§ Given text
# # # # #

Control of Blood Loss
Blood loss is at its highest immediately following placental delivery.
This can be reduced by inflating the internal iliac balloons or applying
a paracervical tourniquet, if feasible, while the edges of the
myometrial defect are identified (Fig. 6) and secured. Uterine artery
ligation can even be considered if necessary. Other measures which can
be employed include the standard uterotonic drugs, balloon tamponade,
blood transfusion, cell salvage and tranexamic acid.
We examined a consecutive series of twenty cases of PASD managed over a
period of twenty-two months between December 2019 and October 2021. The
study was conducted in a tertiary obstetric referral hospital in
Singapore which has around 12,000 deliveries per year and a Caesarean
section rate of 31–32%. The study had institutional review board
ethical approval covering surgical management of PASD. The surgical
method adopted for each case was mainly governed by patient choice. A
low lying placenta was identified for all women on a mid-trimester
pelvic ultrasound scan with characteristic ultrasonic features of PASD
being identified on subsequent scans. Most of the patients also had an
MRI. All deliveries were performed under GA and pre-operative intra
iliac balloon catheterization was offered to all women having elective
delivery and any being delivered as an emergency, if time permitted. We
compared demographic data and peri-operative details as well as outcomes
between groups. We looked at surgical time, estimated blood loss, need
for transfusion, visceral injury, admission to the Intensive Care Unit
and length of stay for our patients.

# # # # #

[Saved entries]
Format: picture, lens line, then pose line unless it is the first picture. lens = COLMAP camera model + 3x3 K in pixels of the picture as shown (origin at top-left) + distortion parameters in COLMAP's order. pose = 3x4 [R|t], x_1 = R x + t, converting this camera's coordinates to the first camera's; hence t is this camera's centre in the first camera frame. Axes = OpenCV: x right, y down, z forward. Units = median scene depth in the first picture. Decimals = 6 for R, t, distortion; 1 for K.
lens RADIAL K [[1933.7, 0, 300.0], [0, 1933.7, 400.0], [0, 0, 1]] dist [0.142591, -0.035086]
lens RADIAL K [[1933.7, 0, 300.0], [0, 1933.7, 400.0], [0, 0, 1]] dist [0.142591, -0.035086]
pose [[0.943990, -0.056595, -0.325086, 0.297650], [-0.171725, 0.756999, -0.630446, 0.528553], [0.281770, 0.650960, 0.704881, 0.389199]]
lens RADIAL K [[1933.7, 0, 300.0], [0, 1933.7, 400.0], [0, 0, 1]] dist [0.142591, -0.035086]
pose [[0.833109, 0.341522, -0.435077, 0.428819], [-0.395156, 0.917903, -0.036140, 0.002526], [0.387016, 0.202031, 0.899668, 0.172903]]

# # # # #

§ Your assignment
Copy everything from "This can be" down to "and tranexamic acid." in the text on placenta accreta surgery. The listing has no connection to the text on placenta accreta surgery.

§ Output of the task
This can be reduced by inflating the internal iliac balloons or applying
a paracervical tourniquet, if feasible, while the edges of the
myometrial defect are identified (Fig. 6) and secured. Uterine artery
ligation can even be considered if necessary. Other measures which can
be employed include the standard uterotonic drugs, balloon tamponade,
blood transfusion, cell salvage and tranexamic acid.